Experiment: Painting Classifier
An end-to-end machine learning project: given a student’s survey response describing their emotional and sensory reactions to a painting, predict which of three artworks they were looking at.
The Problem
Three paintings --- The Persistence of Memory (Dali), The Starry Night (Van Gogh), and The Water Lily Pond (Monet) --- were shown to 533 students, each of whom filled out a detailed survey for all three. The survey captured:
- Numerical features: emotional intensity (1-10), count of prominent colours, count of objects noticed, estimated monetary value
- Ordinal features (Likert 1-5): sombreness, contentment, calmness, uneasiness
- Free-text responses: emotional description, associated food, associated soundtrack
- Multi-select categorical: room location, viewing companion, season
After cleaning (dropping incomplete responses and students with missing IDs), we had 1,599 rows --- exactly 533 per class.
The Pipeline
- Preprocessing: z-normalization for numerics/ordinals, log-transform for the right-skewed cost feature, multi-hot encoding for categoricals, TF-IDF (top 200 tokens per text column) for free-text --- all fit only on training data
- Engineered features: calmness-uneasiness gap, high-intensity binary flag, total categories selected
- Model comparison: logistic regression, random forest, and MLP --- all tuned via 5-fold grouped cross-validation (grouped by student to prevent leakage)

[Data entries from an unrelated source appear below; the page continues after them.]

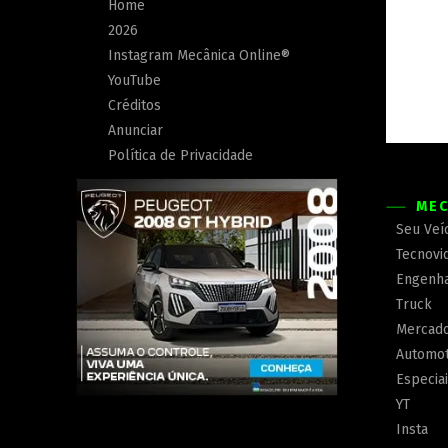
Home
2026
Instagram Mecânica Online®
YouTube
Créditos
Anunciar
Política de Privacidade
MEC
Seu Veí
Tecnovi
Engenha
Truck
Mercad
Automot
Especia
YT
Insta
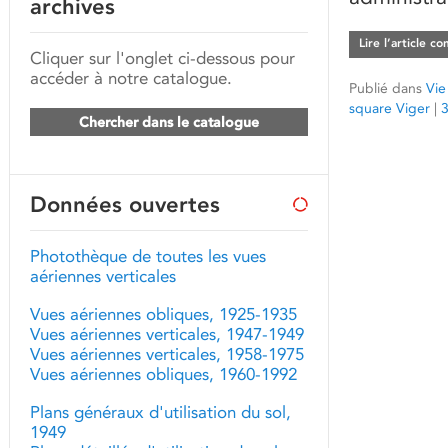
archives
Lire l’article c
Cliquer sur l'onglet ci-dessous pour
accéder à notre catalogue.
Publié dans
Vie
square Viger
|
Chercher dans le catalogue
Données ouvertes
Photothèque de toutes les vues
aériennes verticales
Vues aériennes obliques, 1925-1935
Vues aériennes verticales, 1947-1949
Vues aériennes verticales, 1958-1975
Vues aériennes obliques, 1960-1992
Plans généraux d'utilisation du sol,
1949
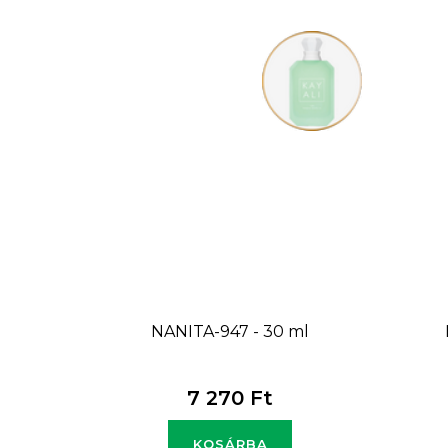
NANITA-947 - 30 ml
7 270 Ft
KOSÁRBA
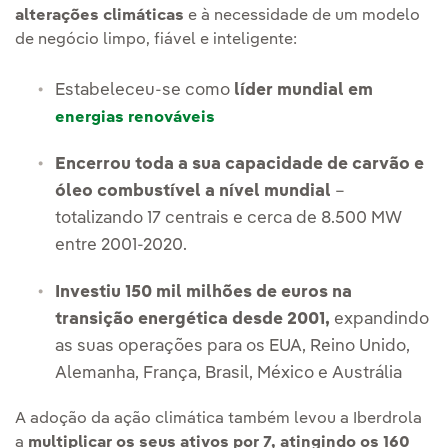
alterações climáticas
e à necessidade de um modelo
de negócio limpo, fiável e inteligente:
Estabeleceu-se como
líder mundial em
energias renováveis
Encerrou toda a sua capacidade de carvão e
óleo combustível a nível mundial
–
totalizando 17 centrais e cerca de 8.500 MW
entre 2001-2020.
Investiu 150 mil milhões de euros na
transição energética desde 2001,
expandindo
as suas operações para os EUA, Reino Unido,
Alemanha, França, Brasil, México e Austrália
A adoção da ação climática também levou a Iberdrola
a
multiplicar os seus ativos por 7, atingindo os 160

- Evaluation: macro-F1 as the primary metric, with a 70/30 train/test split accessed only once
Results
| Model | Val Accuracy | Val Macro-F1 | Test Accuracy | Test Macro-F1 |
|---|---|---|---|---|
| Logistic Regression | 90.0% | 0.900 | --- | --- |
| Random Forest | 89.6% | 0.895 | --- | --- |
| MLP (selected) | 91.1% | 0.910 | 80.2% | 0.804 |
The MLP won with a validation macro-F1 of 0.910. All three models performed within 1.5 percentage points of each other after tuning, suggesting the feature representation matters more than model choice for this task.
The val-test gap (91.1% to 80.2%) is consistent with the small training set (~1,119 rows across 5 folds) rather than overfitting --- per-fold scores were stable (std = 0.027).
Error Analysis
The confusion matrix revealed clear patterns:
- The Starry Night was easiest to classify (92.5% recall) --- its dramatic emotional character and sky/star vocabulary produce distinctive TF-IDF signals
- The Persistence of Memory was hardest: 51/160 test responses (31.9%) were predicted as The Starry Night, since both paintings evoke surreal, intense reactions
- The Water Lily Pond achieved the highest precision (90.7%) but 26 responses were confused with The Starry Night
The hardest pair to separate was Persistence of Memory vs. Starry Night --- both paintings trigger intense, somewhat unsettling emotional responses, making their text descriptions difficult to distinguish.
Key Takeaways
- Data leakage prevention is critical: since each student contributed 3 rows, random splitting would leak student-specific writing style across train/test. Grouped splitting by student ID avoided this.
- Feature engineering > model selection: all three model families converged to similar performance once the feature pipeline was solid.
- TF-IDF on short text is surprisingly effective: even with informal, emoji-laden student descriptions, top-200 token TF-IDF provided strong discriminative signal.